▶ Document excerpt:
=======

Ch.8 Summary Crafting American Selves

Within chapter 8 the book is analysing how children in America are enabled to craft their own identities
and the role that youth organizations such as Boy Scouts, YMCA, and Camp Fire play when children are
constructing these individual identities.

The book looks into each of these organizations and how they appear today contrasted and compared to
what they started out as or operated like in the past. Boy Scouts of America as an institution for the
construction of White masculinity, they use homophobia and misogyny to foster an aggressive form of
masculinity. These organizations were seen as a way to keep American culture and in particular American
youth on the right track and make sure they were crafting themselves in a way that adhered to the
gendered norms and expectations of society. Using Native culture to do this was a common practice
which largely excluded Natives in the present while appropriating the Native past and traditions. The Boy
Scouts used Native culture and hybrids of Native practices to unify masculinity and reinforce those
gendered roles while instructing boys on survival skills, tracking, hunting, and providing for their female
counterparts. The use of Native culture to reinforce girls gendered roles was seen in the way these
organizations stressed the importance of domesticity and crafting pretty items such as dresses and
headbands adorned with beadwork. These organizations were there to instruct and unify young girls and
Americanizing immigrant girls.

=======

▶ Requirement: Could you resume the chapter summary on youth organizations and identity, picking up after its final sentence? None of the data has anything to do with this.

=======

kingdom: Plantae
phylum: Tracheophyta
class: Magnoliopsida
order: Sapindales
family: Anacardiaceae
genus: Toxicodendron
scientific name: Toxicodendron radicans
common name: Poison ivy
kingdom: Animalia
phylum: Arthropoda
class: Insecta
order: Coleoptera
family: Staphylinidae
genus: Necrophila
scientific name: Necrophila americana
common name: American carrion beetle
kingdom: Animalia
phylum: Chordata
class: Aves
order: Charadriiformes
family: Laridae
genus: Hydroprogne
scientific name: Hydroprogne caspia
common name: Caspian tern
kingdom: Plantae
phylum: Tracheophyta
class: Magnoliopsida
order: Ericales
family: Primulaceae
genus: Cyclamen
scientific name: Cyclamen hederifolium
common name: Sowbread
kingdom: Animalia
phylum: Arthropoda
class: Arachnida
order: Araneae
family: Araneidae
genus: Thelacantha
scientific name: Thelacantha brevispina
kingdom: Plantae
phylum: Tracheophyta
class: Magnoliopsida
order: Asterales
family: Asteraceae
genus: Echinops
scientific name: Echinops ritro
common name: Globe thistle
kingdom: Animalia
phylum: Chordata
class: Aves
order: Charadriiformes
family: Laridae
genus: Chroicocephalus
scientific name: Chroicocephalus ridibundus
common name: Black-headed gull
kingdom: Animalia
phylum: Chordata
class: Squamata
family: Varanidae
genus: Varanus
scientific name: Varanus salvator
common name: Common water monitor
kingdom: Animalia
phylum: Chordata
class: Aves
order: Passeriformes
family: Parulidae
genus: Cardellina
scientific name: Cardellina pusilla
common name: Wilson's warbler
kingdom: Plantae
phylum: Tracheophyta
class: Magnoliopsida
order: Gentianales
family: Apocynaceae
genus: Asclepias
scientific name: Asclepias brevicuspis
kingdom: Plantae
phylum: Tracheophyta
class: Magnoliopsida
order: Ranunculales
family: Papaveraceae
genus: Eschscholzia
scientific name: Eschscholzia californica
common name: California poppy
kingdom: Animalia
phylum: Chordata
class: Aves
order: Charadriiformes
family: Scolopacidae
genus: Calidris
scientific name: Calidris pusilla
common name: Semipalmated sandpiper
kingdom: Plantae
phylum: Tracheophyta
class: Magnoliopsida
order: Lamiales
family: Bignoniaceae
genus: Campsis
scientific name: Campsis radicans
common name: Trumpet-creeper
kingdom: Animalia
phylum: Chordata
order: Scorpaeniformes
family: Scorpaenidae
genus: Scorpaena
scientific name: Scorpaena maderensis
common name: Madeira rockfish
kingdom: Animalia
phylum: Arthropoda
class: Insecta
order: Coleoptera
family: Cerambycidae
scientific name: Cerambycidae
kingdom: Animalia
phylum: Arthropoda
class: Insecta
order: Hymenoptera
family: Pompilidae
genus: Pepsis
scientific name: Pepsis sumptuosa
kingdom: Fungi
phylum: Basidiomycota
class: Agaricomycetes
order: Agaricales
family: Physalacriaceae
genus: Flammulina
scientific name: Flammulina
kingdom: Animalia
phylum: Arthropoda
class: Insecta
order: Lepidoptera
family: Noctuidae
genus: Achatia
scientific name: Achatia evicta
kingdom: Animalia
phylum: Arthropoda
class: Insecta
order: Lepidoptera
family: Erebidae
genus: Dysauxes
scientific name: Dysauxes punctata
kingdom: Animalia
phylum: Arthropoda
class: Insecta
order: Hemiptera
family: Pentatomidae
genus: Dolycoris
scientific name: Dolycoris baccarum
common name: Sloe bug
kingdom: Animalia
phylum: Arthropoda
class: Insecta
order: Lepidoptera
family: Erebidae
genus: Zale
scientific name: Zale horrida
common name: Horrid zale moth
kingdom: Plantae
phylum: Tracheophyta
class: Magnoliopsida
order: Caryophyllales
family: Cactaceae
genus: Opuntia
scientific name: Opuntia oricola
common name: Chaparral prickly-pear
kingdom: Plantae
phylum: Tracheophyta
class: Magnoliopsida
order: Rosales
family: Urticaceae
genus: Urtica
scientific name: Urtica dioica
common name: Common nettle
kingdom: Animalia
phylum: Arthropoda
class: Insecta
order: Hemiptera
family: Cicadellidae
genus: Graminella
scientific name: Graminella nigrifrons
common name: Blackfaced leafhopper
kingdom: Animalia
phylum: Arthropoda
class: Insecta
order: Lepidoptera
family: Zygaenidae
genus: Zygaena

=======

▶ Answer to the exercise:
These groups would help children to craft individual identities for themselves through the invention of
their Indian Names and corresponding symbolgrams. They would participate in Native dances and
ceremonies; playing Indian was a way of performing otherness which can lead to some people finding
true connections and participating in an acceptable way within the culture. Most of the time however this
was not the case and playing Indian was a way of enacting and reinforcing racial differences,
entitlements, and hierarchy. It leads to the group being appropriated becoming a caricature and not a true
people and these smaller forms of violence or aggression leads to larger acts of violence against the
people.

The chapter ended with looking at how these organizations have evolved or changed their practices over
the years. Many organizations have shifted to a more multicultural viewpoint and looking into using their
own cultural heritage to draw from. In the instance of the Camp Fire Girls (now Camp Fire USA), the
emphasis on womens reproductive role and re-enchanting domestic life has been replaced by a stress on
gender equality and a recognition of diversity in sexual orientation. While many groups may still draw
from or even appropriate Native culture we can only hope that they continue to change and become
knowledgeable about being respectful towards another culture and encouraging children to craft their
identities not by appropriating someone else's but by looking into their own communities for support and
knowledge as well as being able to teach children about the diversity of individual experience.